PDU addressing is used here so station address is on address 0:
\ read current station address
0 hr@
\ change modbus RTU baudrate to 38400 (index 5, address (PDU) 1):
5 1 hr!
The extension contains simple declarative timers and events programmable subsystem.
There are 12 event sources: 4 button presses, 4 button releases and 4 timers. Each event source has dedicated holding register which contains triggers configuration. See Trigger configuration bits above for details.
See also Timers section above how to setup four 32 bit timers.
Examples
Open forth console co write to holding regs. PDU addressing is used here so holding register addresses is 1 less then described above.

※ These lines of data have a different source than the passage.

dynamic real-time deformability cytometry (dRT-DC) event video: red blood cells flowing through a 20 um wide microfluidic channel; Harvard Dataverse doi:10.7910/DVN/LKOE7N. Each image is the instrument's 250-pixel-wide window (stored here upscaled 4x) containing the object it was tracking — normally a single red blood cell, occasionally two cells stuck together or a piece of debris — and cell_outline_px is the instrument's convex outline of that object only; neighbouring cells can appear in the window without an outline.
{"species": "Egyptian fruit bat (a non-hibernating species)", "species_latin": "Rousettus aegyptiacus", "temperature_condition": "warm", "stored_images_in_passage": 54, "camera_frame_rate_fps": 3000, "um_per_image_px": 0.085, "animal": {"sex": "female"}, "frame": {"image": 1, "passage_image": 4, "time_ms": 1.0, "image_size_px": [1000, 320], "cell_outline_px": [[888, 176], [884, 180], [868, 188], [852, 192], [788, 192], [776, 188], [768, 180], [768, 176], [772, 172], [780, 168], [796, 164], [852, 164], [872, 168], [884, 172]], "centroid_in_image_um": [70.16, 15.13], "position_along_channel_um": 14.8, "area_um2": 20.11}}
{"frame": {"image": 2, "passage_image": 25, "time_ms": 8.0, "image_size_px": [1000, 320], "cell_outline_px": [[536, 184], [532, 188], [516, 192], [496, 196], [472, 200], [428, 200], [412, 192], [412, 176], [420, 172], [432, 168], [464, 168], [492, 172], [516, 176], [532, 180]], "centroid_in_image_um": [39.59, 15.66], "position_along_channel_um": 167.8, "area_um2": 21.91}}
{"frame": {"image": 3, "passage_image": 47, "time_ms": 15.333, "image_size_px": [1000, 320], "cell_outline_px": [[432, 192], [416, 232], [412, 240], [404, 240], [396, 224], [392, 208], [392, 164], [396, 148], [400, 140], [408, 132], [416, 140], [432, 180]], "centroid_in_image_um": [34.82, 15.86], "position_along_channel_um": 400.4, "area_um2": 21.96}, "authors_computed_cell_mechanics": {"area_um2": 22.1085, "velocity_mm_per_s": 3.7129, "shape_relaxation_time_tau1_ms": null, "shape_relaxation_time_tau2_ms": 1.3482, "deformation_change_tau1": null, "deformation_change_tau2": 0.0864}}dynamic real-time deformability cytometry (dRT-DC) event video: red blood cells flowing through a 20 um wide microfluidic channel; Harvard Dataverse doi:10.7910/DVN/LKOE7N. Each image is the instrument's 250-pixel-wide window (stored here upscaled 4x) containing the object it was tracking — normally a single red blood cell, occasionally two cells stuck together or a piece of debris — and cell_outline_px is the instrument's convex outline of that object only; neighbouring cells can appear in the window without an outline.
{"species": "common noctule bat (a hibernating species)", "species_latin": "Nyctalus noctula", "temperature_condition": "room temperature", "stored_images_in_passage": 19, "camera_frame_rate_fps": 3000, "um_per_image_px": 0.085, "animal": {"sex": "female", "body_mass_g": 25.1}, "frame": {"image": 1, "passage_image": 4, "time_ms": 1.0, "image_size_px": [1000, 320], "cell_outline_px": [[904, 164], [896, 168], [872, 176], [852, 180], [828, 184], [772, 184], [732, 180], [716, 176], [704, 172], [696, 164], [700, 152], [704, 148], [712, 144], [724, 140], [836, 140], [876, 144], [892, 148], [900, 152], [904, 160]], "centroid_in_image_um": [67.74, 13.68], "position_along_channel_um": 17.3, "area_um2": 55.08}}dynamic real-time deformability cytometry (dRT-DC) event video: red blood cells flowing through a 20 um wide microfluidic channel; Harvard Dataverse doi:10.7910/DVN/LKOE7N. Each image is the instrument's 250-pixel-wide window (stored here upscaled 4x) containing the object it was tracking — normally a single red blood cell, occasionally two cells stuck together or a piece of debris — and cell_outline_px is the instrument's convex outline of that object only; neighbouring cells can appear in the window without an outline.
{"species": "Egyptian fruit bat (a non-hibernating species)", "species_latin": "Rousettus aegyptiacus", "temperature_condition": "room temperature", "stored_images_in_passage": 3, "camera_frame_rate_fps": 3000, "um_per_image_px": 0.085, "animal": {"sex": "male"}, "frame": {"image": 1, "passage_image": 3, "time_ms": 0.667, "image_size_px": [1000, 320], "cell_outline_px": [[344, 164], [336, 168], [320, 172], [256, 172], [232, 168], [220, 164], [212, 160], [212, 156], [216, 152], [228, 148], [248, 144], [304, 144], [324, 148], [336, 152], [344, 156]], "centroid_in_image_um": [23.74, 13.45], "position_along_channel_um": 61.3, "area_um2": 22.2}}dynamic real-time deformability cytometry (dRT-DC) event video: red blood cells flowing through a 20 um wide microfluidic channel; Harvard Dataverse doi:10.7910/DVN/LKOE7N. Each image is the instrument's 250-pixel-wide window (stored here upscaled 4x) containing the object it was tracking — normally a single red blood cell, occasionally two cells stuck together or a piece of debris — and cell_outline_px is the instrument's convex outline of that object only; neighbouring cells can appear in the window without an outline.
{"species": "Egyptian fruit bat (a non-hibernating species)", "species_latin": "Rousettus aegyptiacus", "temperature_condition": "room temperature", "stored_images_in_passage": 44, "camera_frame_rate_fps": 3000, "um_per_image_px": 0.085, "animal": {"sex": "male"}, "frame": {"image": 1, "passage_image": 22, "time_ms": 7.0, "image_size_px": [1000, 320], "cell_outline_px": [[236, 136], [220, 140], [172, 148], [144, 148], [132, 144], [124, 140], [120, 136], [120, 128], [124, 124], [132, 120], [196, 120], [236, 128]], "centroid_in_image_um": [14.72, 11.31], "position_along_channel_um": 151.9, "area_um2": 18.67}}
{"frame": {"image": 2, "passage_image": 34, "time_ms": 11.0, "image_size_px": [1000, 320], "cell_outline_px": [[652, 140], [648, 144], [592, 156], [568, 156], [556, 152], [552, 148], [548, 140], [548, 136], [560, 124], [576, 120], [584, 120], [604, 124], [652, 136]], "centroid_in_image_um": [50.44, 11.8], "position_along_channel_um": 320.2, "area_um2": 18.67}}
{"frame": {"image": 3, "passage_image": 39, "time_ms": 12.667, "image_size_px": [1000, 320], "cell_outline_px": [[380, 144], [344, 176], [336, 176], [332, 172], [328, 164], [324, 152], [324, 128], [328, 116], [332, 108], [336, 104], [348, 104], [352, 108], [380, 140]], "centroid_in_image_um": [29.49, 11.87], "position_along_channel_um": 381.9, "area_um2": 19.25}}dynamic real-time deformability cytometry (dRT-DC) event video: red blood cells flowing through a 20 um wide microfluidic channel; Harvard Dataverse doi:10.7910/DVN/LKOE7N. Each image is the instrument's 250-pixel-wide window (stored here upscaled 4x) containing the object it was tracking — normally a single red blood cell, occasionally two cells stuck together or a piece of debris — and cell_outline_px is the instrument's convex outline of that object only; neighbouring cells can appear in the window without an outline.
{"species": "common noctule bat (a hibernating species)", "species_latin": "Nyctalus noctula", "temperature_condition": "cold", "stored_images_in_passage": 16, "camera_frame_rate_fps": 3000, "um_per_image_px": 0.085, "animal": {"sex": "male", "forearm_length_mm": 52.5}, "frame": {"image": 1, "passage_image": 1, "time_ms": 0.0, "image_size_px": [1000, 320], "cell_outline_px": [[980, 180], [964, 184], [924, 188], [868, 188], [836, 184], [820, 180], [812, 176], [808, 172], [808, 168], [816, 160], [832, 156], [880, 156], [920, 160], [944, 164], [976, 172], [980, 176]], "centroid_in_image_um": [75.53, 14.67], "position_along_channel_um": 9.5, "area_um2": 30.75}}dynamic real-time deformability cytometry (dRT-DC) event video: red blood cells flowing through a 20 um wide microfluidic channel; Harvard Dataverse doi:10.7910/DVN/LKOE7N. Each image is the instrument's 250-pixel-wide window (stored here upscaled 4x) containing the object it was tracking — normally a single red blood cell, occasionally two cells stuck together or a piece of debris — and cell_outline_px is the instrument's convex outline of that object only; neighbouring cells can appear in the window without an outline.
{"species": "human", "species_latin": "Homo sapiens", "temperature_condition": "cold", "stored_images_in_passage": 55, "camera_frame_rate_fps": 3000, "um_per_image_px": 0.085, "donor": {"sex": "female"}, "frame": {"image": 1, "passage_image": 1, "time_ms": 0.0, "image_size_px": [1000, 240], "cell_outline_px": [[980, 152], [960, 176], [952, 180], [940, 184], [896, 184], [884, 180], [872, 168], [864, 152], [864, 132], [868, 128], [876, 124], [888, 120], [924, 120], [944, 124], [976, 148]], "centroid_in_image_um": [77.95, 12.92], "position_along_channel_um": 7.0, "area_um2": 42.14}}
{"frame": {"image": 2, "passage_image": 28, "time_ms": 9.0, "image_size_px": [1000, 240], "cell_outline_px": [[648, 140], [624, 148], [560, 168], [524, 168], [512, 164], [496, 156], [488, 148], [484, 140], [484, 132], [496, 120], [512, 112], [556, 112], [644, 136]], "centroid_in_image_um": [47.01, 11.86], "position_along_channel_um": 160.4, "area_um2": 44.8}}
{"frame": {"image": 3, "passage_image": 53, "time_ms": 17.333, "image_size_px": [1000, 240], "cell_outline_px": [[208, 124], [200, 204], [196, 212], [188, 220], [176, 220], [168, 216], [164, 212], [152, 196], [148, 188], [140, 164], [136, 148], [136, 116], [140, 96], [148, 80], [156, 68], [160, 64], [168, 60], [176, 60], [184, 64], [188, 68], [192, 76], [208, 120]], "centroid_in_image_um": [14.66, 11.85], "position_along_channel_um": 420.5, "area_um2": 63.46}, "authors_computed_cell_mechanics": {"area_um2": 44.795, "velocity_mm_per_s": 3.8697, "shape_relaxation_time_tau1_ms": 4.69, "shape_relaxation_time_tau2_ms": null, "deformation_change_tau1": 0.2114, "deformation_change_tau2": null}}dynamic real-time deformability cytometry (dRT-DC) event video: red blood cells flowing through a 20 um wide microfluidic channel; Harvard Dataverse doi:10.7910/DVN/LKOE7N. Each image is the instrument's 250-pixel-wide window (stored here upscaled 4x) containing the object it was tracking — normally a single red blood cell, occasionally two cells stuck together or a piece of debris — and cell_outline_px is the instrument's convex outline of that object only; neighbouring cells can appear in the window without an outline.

Configure inputs so a button press on the input toggles corresponding relay state. All relays are switched off 10 seconds after last button press. Onboard button S2 press will switch on all relays which will switch off after 2 seconds.
decimal
\ for IN1-IN4: start timer 1, stop timer 2
%0010001100010001 3 hr! \ toggle output 1
%0010001100100010 4 hr! \ toggle output 2
%0010001101000100 5 hr! \ toggle output 3
%0010001110001000 6 hr! \ toggle output 4
\ S2 press: start timer 1, stop timer 2, all relays on
%0001001100001111 7 hr!
%0000000011110000 13 hr! \ Timer 1: all relays off
%0000000011110000 14 hr! \ Timer 2: all relays off
0 15 hr! 0 16 hr ! \ No action from timers 3, 4
0 17 hr! 100 10 * 18 hr! \ Timer 1: 10s
0 19 hr! 100 2 * 20 hr! \ Timer 2: 2s
Holding registers 34-40 can be used to setup microcontroller hardware timers to generate pwm. See also coils configuration how to switch IN1-IN4 to pwm mode. For some pwm outputs also an AFR bit might need to be configured to switch between ADC and PWM peripherial.
DI Address Pin (with pull up settings)
1 PD3 IN1 (AIN4, TIM2_CH2)
2 PD2 IN2 (AIN3, TIM2_CH3)
3 PC7 IN3 (TIM1_CH2 / SPI_MISO)
4 PC6 IN4 (TIM1_CH1 / SPI_MOSI)
5 PA3 Key "S2" (0:pressed) (TIM2_CH3 / SPI_NSS) (inverted)
Input registers are used to read actual ADC value - by default two input channels on IN1 and IN2 are available:
1 PD3 IN1 AIN4 ADC last read value (sampled each 5ms)
2 PD2 IN2 AIN3 ADC last read value (sampled each 5ms)
3 - AIN4 min value since last read of this register
4 - AIN4 max value since last read of this register
5 - AIN4 avg value since last read of this register (65k samples 5 min max)
6 - AIN4 samples since last read of this register
7 - AIN3 min value since last read of this register
8 - AIN3 max value since last read of this register
9 - AIN3 avg value since last read of this register (65k samples 5 min max)
10 - AIN3 samples since last read of this register
This is a hobby project! Don't use the code if support, correctness, or dependability are required. Additional licenses might apply to the code which may require derived work to be made public!
Please refer to stm8ef LICENSE.md for details.